US-Demokraten fordern Stopp für Wetthandel von Beamten auf Prognosemärkten
Emil LangeUS-Demokraten fordern Stopp für Wetthandel von Beamten auf Prognosemärkten
Über 40 demokratische Abgeordnete drängen US-Behörden dazu, gegen Wetthandel von Bundesangestellten auf Prognosemärkten vorzugehen. Die Sorge wächst angesichts verdächtiger Wetten im Zusammenhang mit politischen und geopolitischen Ereignissen, die Befürchtungen von Insiderhandel und Gefahren für die nationale Sicherheit schüren.
Die Parlamentarier richteten einen Brief an die Commodity Futures Trading Commission (CFTC) und das Office of Government Ethics. Darin wiesen sie auf "mehrere Vorfälle" hin, bei denen nicht öffentlich zugängliche Informationen möglicherweise auf Plattformen wie Polymarket und Kalshi missbräuchlich genutzt wurden. Als Beispiele nannten sie Wetten auf die angebliche Festnahme von Nicolás Maduro sowie Einsätze über die Dauer einer Pressekonferenz der Republikanerin Karoline Leavitt.
Auch brisante Fälle wurden thematisiert, etwa Handelsaktivitäten im Zusammenhang mit Spannungen mit dem Iran oder Spekulationen um die Gouverneurin von South Dakota, Kristi Noem. Die CFTC stuft Event-Kontrakte bereits als Derivate ein, wodurch sie unter Finanzregeln und den STOCK Act fallen, der Insidergeschäfte verbietet.
Die Abgeordneten fordern die Aufsichtsbehörden auf, klare Richtlinien zu erlassen, die Regierungsvertretern den Handel auf Prognoseplattformen untersagen. Zudem verlangen sie bis zum 13. April eine offizielle Unterrichtung, darunter Details zu laufenden Ermittlungen und bestehenden Systemen zur Aufdeckung von Fehlverhalten. Parallel dazu zielt ein Gesetzentwurf des Senats mit dem Titel "DEATH BETS Act" darauf ab, Wetten auf Kriege, Attentate oder den Tod Einzelner zu verbieten.

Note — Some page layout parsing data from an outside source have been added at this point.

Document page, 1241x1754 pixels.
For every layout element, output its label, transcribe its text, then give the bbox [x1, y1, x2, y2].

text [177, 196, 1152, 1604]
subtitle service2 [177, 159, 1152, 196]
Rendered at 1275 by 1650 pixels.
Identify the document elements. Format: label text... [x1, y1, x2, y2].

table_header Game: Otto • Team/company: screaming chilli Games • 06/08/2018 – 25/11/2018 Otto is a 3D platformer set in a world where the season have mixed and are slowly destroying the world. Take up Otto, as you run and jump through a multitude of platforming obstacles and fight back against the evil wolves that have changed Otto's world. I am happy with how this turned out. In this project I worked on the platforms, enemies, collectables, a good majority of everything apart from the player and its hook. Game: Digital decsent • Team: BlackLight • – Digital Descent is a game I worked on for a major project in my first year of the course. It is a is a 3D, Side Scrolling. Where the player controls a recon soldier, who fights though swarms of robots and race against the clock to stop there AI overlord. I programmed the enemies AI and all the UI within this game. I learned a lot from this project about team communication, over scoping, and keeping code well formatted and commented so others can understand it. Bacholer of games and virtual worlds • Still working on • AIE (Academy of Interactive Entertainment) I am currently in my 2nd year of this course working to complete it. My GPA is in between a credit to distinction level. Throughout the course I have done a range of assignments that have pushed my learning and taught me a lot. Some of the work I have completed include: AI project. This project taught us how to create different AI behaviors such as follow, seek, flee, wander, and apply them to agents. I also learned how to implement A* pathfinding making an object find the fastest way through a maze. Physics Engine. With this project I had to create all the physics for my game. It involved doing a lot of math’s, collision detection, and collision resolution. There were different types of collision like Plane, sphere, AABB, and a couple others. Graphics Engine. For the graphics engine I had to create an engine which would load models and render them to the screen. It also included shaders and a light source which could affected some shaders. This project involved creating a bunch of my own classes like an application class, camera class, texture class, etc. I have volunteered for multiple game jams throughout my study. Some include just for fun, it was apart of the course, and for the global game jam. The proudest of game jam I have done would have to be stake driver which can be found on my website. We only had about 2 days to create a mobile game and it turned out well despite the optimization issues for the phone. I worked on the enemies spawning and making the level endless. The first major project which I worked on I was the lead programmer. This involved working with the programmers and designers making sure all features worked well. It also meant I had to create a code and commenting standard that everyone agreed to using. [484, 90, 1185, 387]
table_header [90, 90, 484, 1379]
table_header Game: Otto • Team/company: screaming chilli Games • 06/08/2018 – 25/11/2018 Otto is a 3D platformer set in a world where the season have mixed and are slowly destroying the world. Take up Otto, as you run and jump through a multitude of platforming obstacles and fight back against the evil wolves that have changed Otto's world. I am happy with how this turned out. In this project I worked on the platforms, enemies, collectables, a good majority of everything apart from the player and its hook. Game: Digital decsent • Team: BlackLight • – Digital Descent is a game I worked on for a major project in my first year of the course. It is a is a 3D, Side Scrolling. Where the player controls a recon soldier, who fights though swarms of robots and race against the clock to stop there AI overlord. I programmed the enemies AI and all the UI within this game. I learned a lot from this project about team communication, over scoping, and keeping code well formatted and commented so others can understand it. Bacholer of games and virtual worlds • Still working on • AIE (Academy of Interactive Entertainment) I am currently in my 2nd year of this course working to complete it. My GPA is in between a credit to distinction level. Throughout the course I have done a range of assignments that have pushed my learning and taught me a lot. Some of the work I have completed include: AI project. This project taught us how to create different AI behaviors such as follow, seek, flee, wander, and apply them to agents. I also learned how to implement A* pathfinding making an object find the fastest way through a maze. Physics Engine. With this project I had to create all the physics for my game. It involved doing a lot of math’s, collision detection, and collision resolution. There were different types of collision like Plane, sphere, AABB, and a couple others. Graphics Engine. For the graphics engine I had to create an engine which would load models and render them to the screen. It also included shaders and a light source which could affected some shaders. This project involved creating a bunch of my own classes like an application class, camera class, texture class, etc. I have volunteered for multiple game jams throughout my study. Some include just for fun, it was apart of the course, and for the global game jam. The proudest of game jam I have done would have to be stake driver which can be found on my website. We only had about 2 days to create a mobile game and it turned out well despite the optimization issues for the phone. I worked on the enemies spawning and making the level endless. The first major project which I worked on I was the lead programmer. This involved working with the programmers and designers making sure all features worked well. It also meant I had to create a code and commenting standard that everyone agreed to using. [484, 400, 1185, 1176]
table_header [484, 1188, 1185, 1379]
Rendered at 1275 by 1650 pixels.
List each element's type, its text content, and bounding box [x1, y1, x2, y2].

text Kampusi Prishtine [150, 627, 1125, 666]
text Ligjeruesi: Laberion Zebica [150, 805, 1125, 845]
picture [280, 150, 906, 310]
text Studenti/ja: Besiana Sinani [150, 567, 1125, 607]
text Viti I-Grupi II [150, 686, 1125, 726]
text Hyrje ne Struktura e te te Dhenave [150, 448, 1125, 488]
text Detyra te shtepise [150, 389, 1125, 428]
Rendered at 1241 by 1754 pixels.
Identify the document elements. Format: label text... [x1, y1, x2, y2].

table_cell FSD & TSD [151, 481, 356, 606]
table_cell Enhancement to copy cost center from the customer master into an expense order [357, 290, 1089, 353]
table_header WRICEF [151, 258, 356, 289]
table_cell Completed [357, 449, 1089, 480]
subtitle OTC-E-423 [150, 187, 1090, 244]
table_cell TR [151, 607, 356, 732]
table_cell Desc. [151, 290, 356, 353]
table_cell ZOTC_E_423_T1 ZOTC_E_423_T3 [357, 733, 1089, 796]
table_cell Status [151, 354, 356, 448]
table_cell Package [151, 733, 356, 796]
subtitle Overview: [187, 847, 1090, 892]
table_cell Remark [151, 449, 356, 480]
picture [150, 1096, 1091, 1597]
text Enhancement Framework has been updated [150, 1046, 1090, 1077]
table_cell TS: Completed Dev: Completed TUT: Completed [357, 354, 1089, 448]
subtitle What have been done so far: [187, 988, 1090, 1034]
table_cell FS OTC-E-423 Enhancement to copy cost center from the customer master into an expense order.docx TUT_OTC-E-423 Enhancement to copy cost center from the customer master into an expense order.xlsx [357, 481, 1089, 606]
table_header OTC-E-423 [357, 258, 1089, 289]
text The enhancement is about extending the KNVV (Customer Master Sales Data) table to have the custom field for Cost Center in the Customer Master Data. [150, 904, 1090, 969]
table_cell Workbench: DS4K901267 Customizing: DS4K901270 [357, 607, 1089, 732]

Der Aufruf zu schärferen Kontrollen erfolgt zu einer Zeit, in der Prognosemärkte zunehmend unter die Lupe genommen werden. Die Behörden stehen nun vor der Aufgabe, auf Vorwürfe zu reagieren, wonach Bundesbedienstete vertrauliche Informationen für persönliche Gewinne ausnutzen. Die Debatte könnte zu strengeren Regulierungen für politische und geopolitische Wetten führen.